La piste « saucisses » semble donc à creuser, mais l’instruction ne se soucie que d’essayer de convaincre le prévenu qu’en dépit de toutes ses difficultés, il va bien falloir le condamner, et certainement à de la prison ferme vu qu’il est en récidive et qu’en plus toutes les « mains tendues » par la justice, il en a fait quoi, à part ne pas respecter tout ce qu’on exige de lui. « Bon. Il y a des problèmes. Il y a la tutelle, c’est pas pour rien. Mais vous êtes aussi acteur de votre vie. ‘Avant tout’, j’ai envie de dire. »

Psychose, déficit intellectuel, altération du discernement

Que dit le docteur Canterino, expert psychiatre, du supposé « acteur de sa vie » ? Il dit que le prévenu souffrait de psychose infantile quand il était petit et que ça a évolué en psychose, qu’en outre il souffre aussi d’un déficit intellectuel. Cela dit, « le lien avec la réalité est conservé », le garçon est donc « curable et réadaptable ». Incise de la présidente : « Donc, ça veut dire qu’on peut faire quelque chose avec vous. » L’expert psychiatre conclut à l’altération du discernement. 

« Il a des revenus suffisants »

Un juge assesseur, par ailleurs juge de l’application des peines, ramène le prévenu du côté des éléments de réalité : il perçoit l’AAH, il a par conséquent de quoi se nourrir.
Alexandre Marey, substitut du procureur, estime que cela suffit pour « ne pas tomber dans le misérabilisme » : « Il a des revenus suffisants. » Et puis : « Le jour des faits, il avait pris des stupéfiants. » Ainsi, « parce que le reste (les fameuses « mains tendues », ndla) ne marche pas » le magistrat requiert « la seule chose qui fonctionne » : de la prison ferme.
« Quand je demande à monsieur ce qu’on peut faire pour éviter ça – la prison -, il a la même passivité. » On remarque tout de même que, psychotique et déficitaire, sa passivité est de fait. Difficile de l’interpréter comme une quelconque mauvaise volonté. Bref, entre la peine et les demandes de révocations, on arrive à 13 mois de prison avec maintien en détention.

« Sa place n’est pas en prison »

« C’est excessif » plaide maître Duquennoy. L’avocat souligne un sentiment qu’il croit général : celui d’être « démuni, au regard des difficultés personnelles de monsieur ». « Il ne sait pas gérer le budget que lui donne l’UDAF. S’il achète cigarettes, alcool et stupéfiants, il peut ne plus avoir d’argent rapidement. » Jérôme Duquennoy revient sur les capacités de son client et ce qui entraîne, d’un point de vue psychiatrique et légal, l’altération de son discernement. « Sa place n’est pas en prison. »

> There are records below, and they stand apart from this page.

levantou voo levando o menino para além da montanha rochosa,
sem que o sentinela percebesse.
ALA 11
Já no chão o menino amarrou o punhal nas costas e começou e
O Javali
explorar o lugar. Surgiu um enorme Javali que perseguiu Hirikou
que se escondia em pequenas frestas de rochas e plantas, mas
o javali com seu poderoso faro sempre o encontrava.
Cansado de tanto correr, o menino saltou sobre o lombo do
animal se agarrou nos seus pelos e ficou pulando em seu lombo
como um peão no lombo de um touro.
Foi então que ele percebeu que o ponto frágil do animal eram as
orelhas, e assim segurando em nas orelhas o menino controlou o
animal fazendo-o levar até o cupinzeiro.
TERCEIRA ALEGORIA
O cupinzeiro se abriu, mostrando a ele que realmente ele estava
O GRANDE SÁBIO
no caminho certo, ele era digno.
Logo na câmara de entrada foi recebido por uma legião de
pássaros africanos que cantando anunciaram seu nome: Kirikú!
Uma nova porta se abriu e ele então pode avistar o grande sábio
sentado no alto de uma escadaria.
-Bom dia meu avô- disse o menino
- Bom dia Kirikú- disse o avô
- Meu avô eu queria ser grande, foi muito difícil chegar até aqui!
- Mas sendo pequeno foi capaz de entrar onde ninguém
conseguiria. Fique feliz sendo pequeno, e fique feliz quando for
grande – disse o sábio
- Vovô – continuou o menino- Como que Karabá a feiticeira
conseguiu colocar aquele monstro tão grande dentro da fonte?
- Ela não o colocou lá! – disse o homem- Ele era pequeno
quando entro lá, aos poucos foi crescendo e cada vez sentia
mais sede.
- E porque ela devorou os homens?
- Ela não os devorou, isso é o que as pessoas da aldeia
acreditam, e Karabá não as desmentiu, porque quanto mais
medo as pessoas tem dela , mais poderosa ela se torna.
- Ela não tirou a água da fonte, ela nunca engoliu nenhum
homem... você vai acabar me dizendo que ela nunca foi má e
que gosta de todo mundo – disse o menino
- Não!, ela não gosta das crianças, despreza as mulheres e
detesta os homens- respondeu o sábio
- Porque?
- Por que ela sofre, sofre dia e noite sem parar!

Le jeune homme a la parole en dernier et dit quelque chose de pertinent : « La prison, je crois, c’est pas bien pour moi. » « Pas bien pour vous », répète la présidente, qui dit tout de suite après : « Bon. »

9 mois ferme

Le prévenu est condamné à la peine de 6 mois ferme et à la révocation de 3 mois de sursis, le tribunal ordonne son maintien en détention. 9 mois ferme, pour un garçon qui aurait besoin de vivre dans un milieu protégé.
9 mois d’enfermement, dont on sait qu’il ne peut que dégrader la santé mentale. A noter que personne hormis sa tutrice n’était là pour lui, et c’est à lui « d’apprendre à penser à autrui ». Chaud.